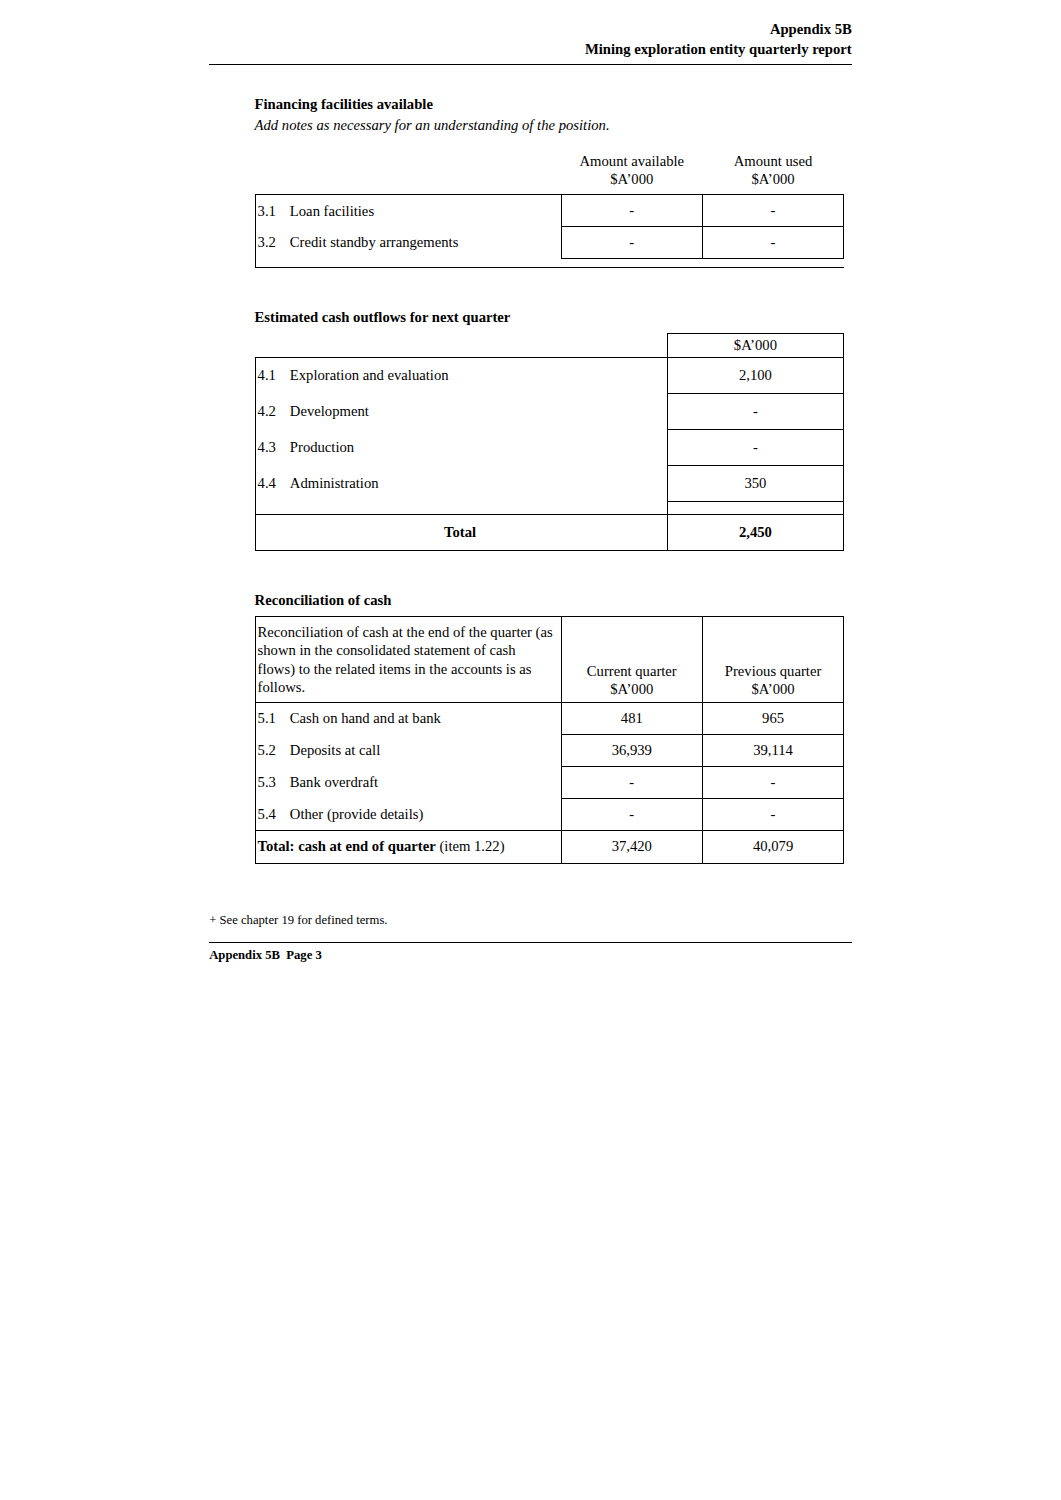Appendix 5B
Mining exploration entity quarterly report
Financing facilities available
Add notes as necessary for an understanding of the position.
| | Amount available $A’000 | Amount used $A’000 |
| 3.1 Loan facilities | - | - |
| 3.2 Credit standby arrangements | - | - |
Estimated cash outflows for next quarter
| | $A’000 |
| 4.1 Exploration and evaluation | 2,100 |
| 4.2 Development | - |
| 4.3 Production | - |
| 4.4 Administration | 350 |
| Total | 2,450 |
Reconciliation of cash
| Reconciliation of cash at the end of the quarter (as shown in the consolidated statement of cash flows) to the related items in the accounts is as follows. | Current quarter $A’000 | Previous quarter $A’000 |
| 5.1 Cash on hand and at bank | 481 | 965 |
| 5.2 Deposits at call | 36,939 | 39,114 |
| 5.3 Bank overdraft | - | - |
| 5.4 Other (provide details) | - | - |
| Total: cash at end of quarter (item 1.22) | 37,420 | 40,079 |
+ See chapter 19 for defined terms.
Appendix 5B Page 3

┄┄┄┄┄┄┄┄┄┄

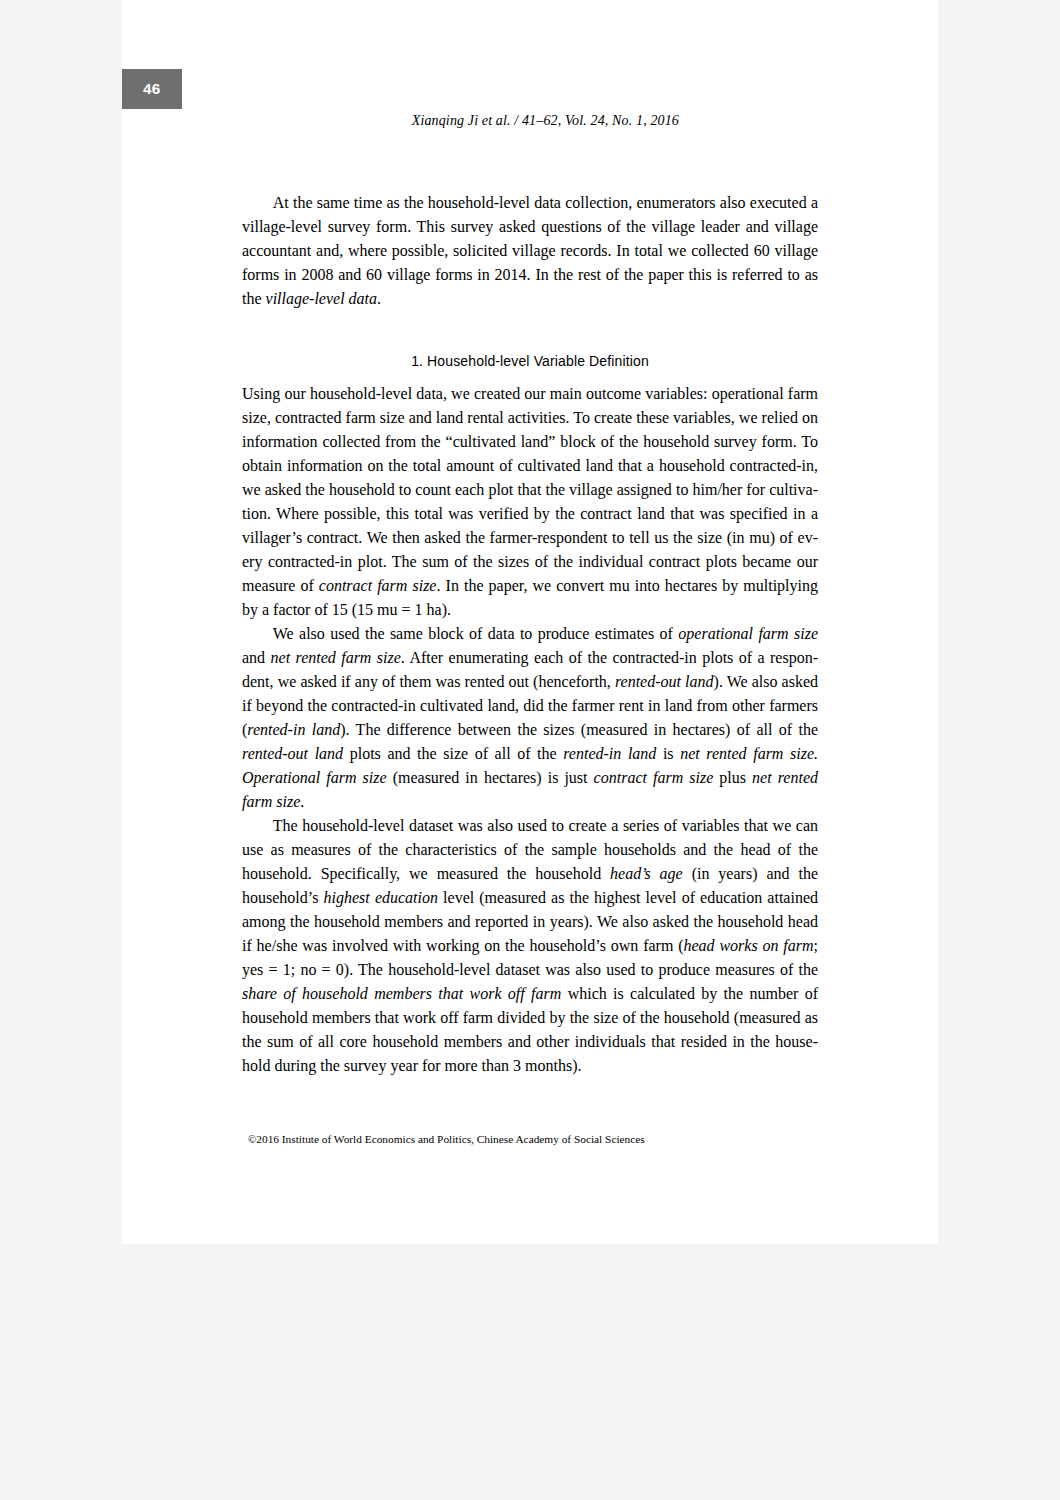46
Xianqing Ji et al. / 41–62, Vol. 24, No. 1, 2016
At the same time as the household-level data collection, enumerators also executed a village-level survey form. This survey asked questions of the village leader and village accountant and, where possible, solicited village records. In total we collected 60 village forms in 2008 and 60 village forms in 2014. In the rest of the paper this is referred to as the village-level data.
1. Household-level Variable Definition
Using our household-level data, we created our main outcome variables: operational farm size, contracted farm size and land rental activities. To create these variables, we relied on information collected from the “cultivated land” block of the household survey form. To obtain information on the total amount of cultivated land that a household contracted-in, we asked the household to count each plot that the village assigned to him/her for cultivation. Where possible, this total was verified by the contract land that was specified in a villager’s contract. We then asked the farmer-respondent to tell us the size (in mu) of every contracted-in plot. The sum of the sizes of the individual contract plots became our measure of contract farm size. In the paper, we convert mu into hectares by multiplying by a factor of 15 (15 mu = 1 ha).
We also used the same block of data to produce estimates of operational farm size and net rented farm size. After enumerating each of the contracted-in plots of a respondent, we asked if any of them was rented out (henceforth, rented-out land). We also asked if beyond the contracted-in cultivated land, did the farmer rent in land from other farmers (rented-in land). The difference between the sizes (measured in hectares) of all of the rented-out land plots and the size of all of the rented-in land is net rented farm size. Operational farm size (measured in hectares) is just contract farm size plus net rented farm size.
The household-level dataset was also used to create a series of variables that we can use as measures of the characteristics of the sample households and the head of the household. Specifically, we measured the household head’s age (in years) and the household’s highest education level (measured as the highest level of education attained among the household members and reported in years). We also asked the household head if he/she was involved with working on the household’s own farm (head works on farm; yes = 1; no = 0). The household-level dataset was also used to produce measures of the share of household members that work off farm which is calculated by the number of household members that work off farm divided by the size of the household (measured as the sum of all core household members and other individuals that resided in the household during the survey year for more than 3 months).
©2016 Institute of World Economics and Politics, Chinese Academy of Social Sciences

┄┄┄┄┄┄┄┄┄┄

Using the entries above, extract exactly the span from the line with "Development | - |" to the line with "Appendix 5B Page 3", both lines included; leave out everything else.

| 4.2 Development | - |
| 4.3 Production | - |
| 4.4 Administration | 350 |
| Total | 2,450 |
Reconciliation of cash
| Reconciliation of cash at the end of the quarter (as shown in the consolidated statement of cash flows) to the related items in the accounts is as follows. | Current quarter $A’000 | Previous quarter $A’000 |
| 5.1 Cash on hand and at bank | 481 | 965 |
| 5.2 Deposits at call | 36,939 | 39,114 |
| 5.3 Bank overdraft | - | - |
| 5.4 Other (provide details) | - | - |
| Total: cash at end of quarter (item 1.22) | 37,420 | 40,079 |
+ See chapter 19 for defined terms.
Appendix 5B Page 3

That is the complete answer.